About
This project is an sophisticated take on the classic Light Jar.
Demo
Design
The hardware is a single circular PCB designed to fit in a standard Mason jar, replacing the metal lid.
The system is fully integrated and can be recharged via USB.
The board was routed under an unusual set of constraints. To match the circular shape, traces and components are placed on a polar grid:
The half of the board underneath the tree has no traces or vias, to avoid disturbing the artwork. In the other half, the traces and vias share space with a set of stars that approximate constellations visible in the northern hemisphere.
The soldermask is selectively removed so that the leaves and stars shine.
Touch sensing
Each moon is touch-sensitive. When touched, they adjust the jar's brightness.
Touch sensing is done by a CAP1203. It runs in standby mode with 140 ms sampling time, to maximize battery life.
The low-brightness moon doubles as a standby switch, which triggers when held for about a second. A hardware switch turns the system completely off for longer-term storage.
LED control
The board includes six high-brightness surface-mount LEDs. They're driven by a dedicated LED driver chip (the AP5724 boost converter), configured to source up to 30 mA of current.
LED brightness is controlled with a PWM channel from the microcontroller. At maximum brightness, they're clearly visible in daylight; at low brightness, they'll still light up a dark room.
Microcontroller
The system uses an STM32L011 low-power microcontroller, running off its internal oscillator.
The microcontroller spends most of its time in a low-power mode:
- When LEDs are lit, it is in
SLEEPmode - Otherwise, it is in
STOPmode
In both of these modes, the microcontroller is woken up by a pin-change interrupt coming from the touch-sensing chip. The firmware implements a small state machine to correctly handle edge cases (e.g. if you turn it on by pressing the low-power moon, it shouldn't turn off a second later if your finger is still on the button).

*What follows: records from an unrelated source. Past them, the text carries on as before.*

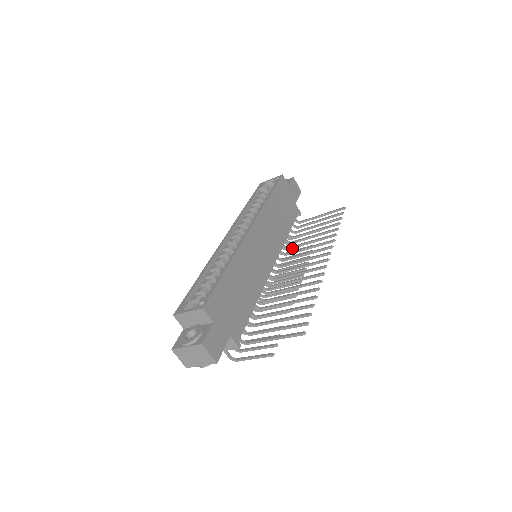
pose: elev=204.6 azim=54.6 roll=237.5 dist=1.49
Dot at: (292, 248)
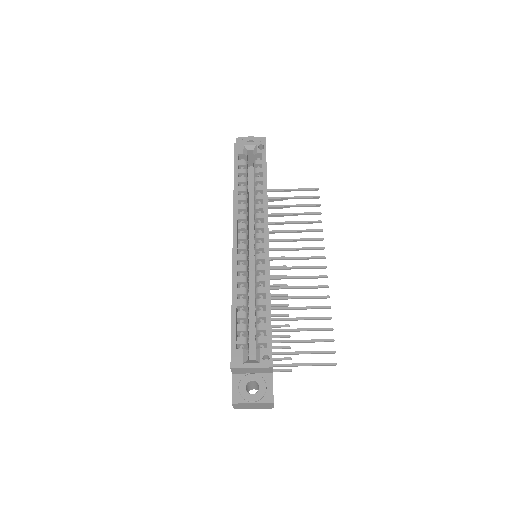
Dot at: occluded
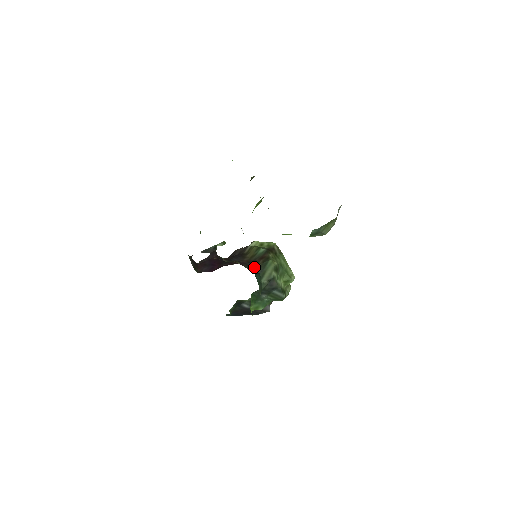
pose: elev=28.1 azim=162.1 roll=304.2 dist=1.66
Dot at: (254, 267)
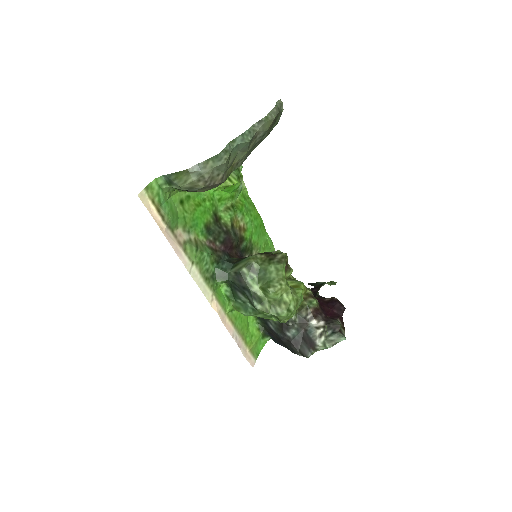
Dot at: (238, 259)
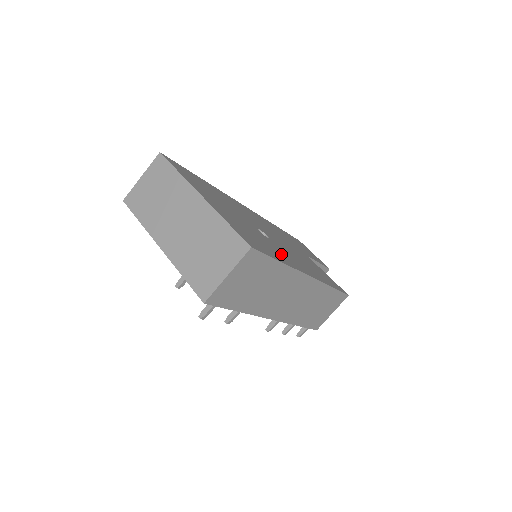
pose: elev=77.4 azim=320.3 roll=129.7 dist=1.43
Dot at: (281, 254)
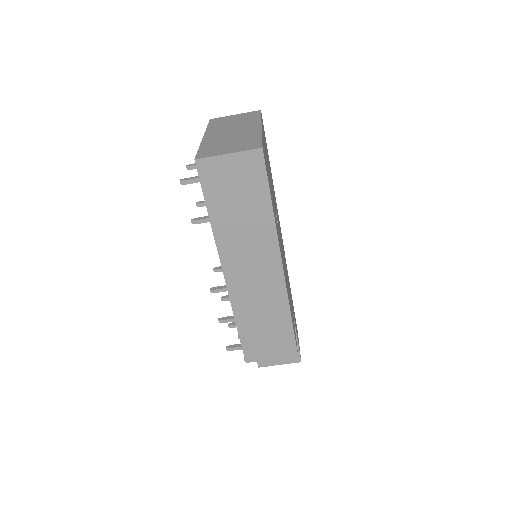
Dot at: occluded
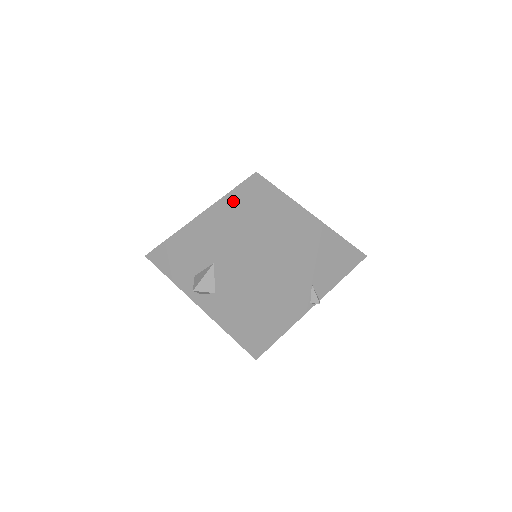
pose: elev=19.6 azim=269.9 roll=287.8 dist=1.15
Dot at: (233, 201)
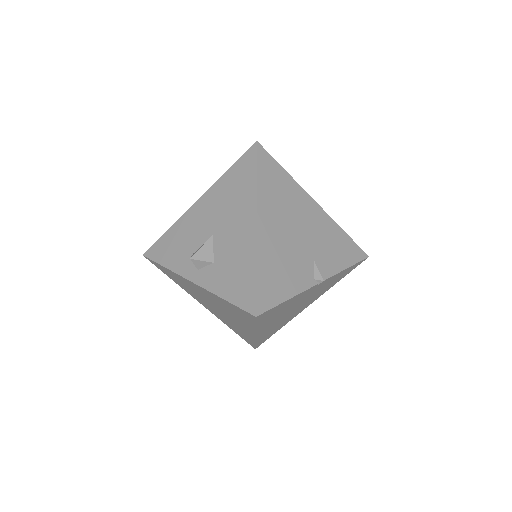
Dot at: (235, 172)
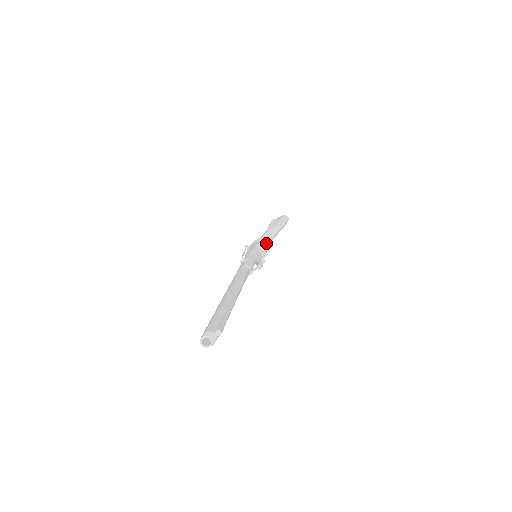
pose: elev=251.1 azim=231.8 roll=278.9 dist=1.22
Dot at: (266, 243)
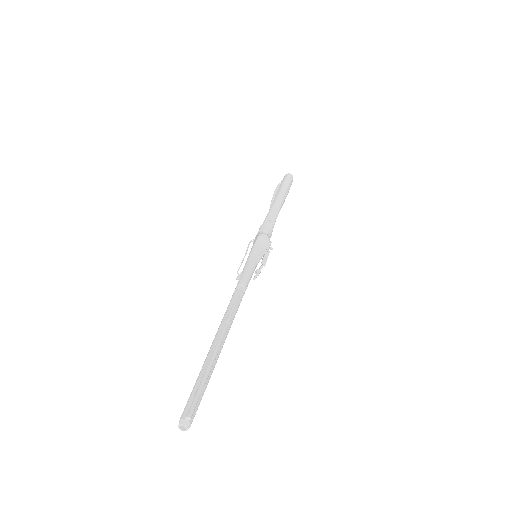
Dot at: (267, 230)
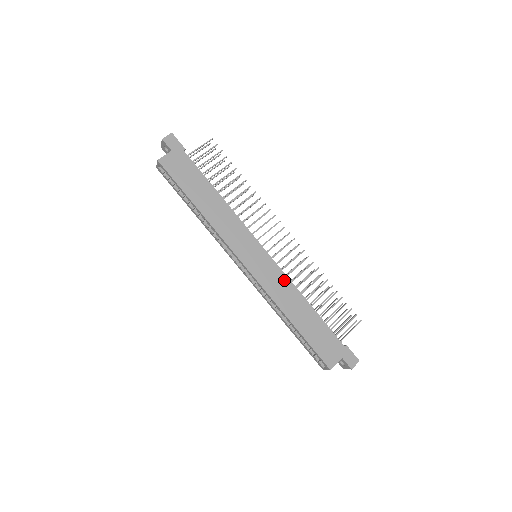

Firmware was initially generated using STM32CubeMX, which caused me to run out of flash immediately upon adding I2C communication. I switched to hand-rolled functions for I2C, and ended up with a whole 336 bytes to spare.
Power
The system is powered by a 400 mAh lithium polymer battery. The battery's output voltage starts at 4.2V and drops down to about 3.2V.
The ICs are powered through a 3.0V LDO regulator; the LED driver runs directly from the battery.
I measured the current in various states with a multimeter, to estimate lifetime (using the rated battery capacity of 400 mAh):
Here are the lifetime results:
| Mode | Current (mA) | Lifetime |
|---|---|---|
| Standby | 0.25 | 67 days |
| Dim | 12.5 | 1.3 days |
| Medium | 37.7 | 10.6 hours |
| Bright | 178.5 | 2.25 hours |
Sourcing
- Small faceted jars are from Amazon.
- Larger frosted jars are manufactured by BarConic Glassware
- PCBs are sourced from Smart Prototyping.
- Batteries are from Sparkfun.
- All other components are bought from Digi-Key.
Design files
For the BOM or firmware files, please send me an email.
Other design files aren't released to the public, because this was a small-batch gift for groomsmen in my wedding.